### RECORDS FOR THE EXERCISE

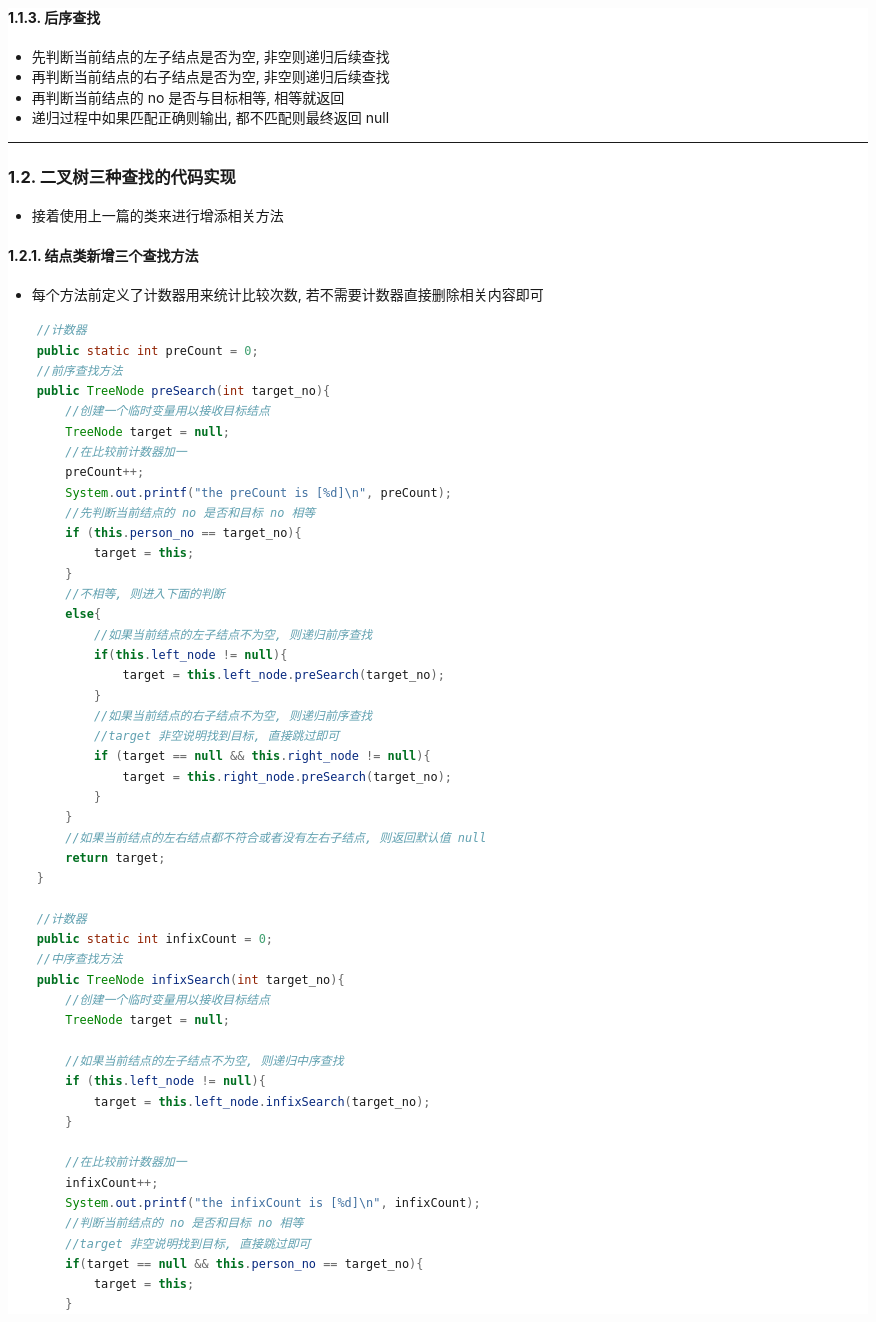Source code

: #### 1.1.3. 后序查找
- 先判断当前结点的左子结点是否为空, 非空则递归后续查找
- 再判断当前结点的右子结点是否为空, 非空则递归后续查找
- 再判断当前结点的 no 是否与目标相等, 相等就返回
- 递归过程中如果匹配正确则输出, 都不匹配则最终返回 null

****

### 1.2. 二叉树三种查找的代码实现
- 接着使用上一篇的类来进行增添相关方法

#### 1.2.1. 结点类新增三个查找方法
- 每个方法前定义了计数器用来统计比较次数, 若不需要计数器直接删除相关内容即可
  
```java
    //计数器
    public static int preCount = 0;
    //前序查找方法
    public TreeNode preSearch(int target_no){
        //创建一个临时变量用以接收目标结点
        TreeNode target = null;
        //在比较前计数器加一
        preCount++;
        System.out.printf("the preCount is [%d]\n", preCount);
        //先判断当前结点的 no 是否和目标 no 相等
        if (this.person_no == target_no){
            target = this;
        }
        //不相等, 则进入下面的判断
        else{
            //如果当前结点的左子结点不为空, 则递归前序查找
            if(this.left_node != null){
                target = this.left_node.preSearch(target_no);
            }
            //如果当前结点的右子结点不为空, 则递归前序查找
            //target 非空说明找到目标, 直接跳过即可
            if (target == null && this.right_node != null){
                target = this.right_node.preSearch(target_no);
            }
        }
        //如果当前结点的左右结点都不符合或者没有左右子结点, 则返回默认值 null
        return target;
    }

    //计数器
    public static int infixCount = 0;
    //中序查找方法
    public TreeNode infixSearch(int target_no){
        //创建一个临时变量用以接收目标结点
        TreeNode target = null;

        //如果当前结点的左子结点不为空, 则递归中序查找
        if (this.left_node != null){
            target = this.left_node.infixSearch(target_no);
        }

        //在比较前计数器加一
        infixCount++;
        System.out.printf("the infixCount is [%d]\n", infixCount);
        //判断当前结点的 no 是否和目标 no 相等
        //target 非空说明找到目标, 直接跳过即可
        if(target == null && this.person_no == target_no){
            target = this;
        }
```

######

_WHAT YOU SHOULD DO_
Each line of the entries above that contains "null" is to be copied.

_SOLUTION TO THIS PROBLEM_
- 递归过程中如果匹配正确则输出, 都不匹配则最终返回 null
        TreeNode target = null;
            if(this.left_node != null){
            if (target == null && this.right_node != null){
        //如果当前结点的左右结点都不符合或者没有左右子结点, 则返回默认值 null
        TreeNode target = null;
        if (this.left_node != null){
        if(target == null && this.person_no == target_no){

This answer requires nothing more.